After the incident occurred, then-President Barack Obama invited Mr Gates to the White House for a "beer summit".
Mr Sessions appears to be referring to the summit in the article, attributing it to an erosion in police morale.
"The police had been demoralised. There was all the Obama – there's a riot, and he has a beer at the White House with some criminal, to listen to him," Mr Sessions said. "Wasn't having a beer with the police officers. So we said, 'We're on your side. We've got your back, you got our thanks'."
Mr Sessions' claim that Mr Obama did not have a beer with the officers is incorrect – Sergeant Joe Crowley, the officer who arrested Mr Gates, did attend the summit.
The New York Times Magazine asked Mr Sessions' campaign to clarify his statements, but it declined to offer any additional comments.

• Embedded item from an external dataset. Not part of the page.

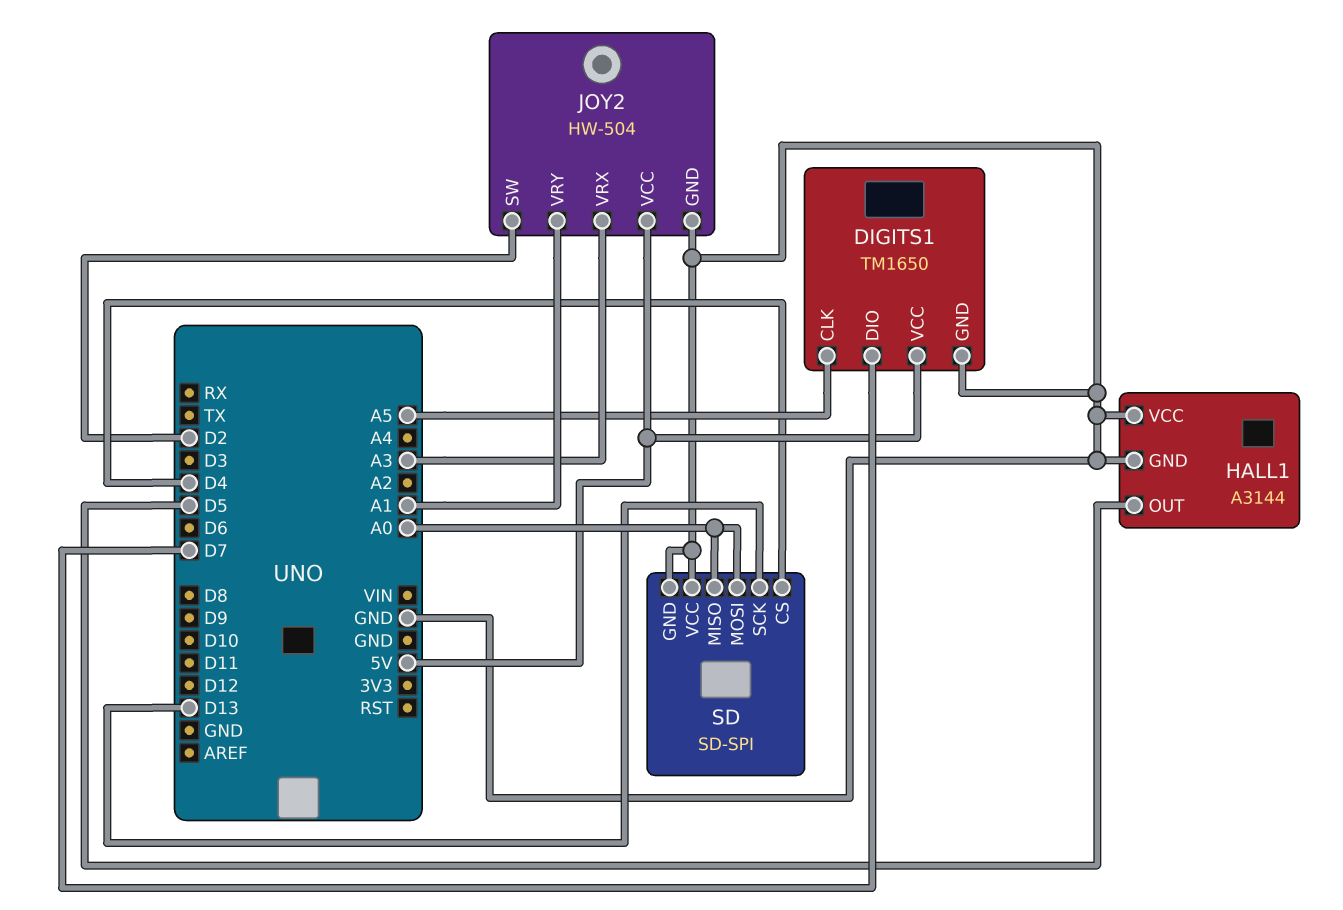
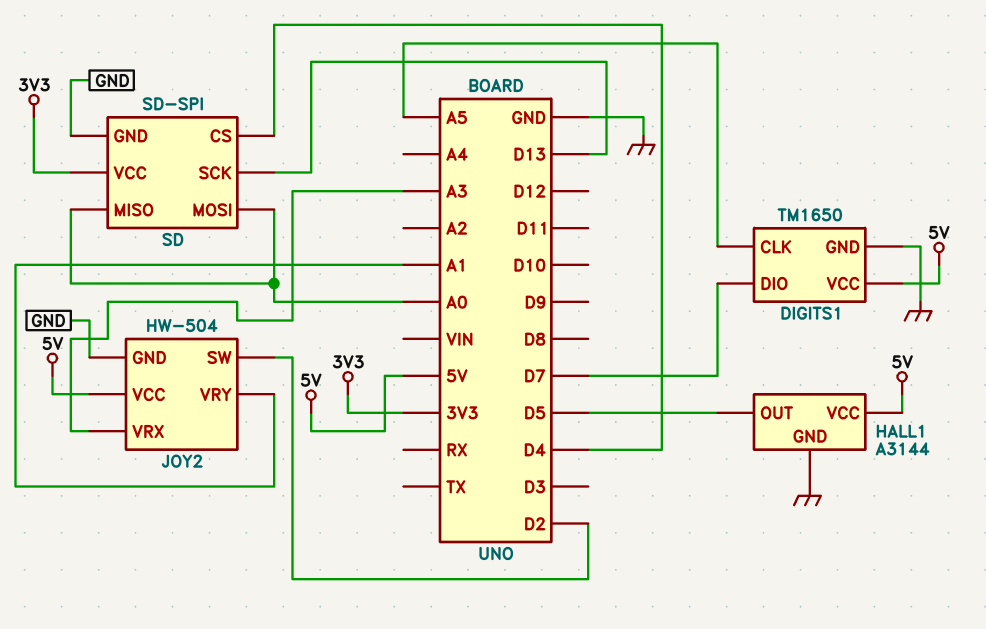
HALL1 pin VCC: GND -> 5V
SD pin VCC: GND -> 3V3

Mr Sessions is currently running to re-take his old Senate seat in a primary campaign against a former Auburn football coach, Tommy Tuberville.
He said one of his priorities during his time as US Attorney General was to rebuild relationships with police forces and strengthen them.
"I said, 'We're going to embrace this as our mission, we're going to back the police and we're going to reduce crime."
One of Mr Sessions' most significant changes to the relationship between the federal government and local law enforcement was the issuing of memos just before his dismissal making it more difficult for the government to enter into consent decrees with police departments. Consent decrees are a powerful tool the federal government can use to enforce reforms in police departments.
When pressed on whether or not he would support police reforms if he were re-elected, Mr Sessions was non-committal, saying he'd prefer to see money spent training police to respond to riots.
"That's what really needs to be done. Not tell the police, 'If you were just more sensitive, riots wouldn't occur'," Mr Sessions said.
President Donald Trump fired Mr Sessions in 2018 and has publicly attacked him since his firing. Earlier this year, Mr Trump called on him to drop out of his Senate race because he "had no courage" and "ruined many lives". Mr Trump also said Mr Sessions was not "mentally qualified" to be his attorney general.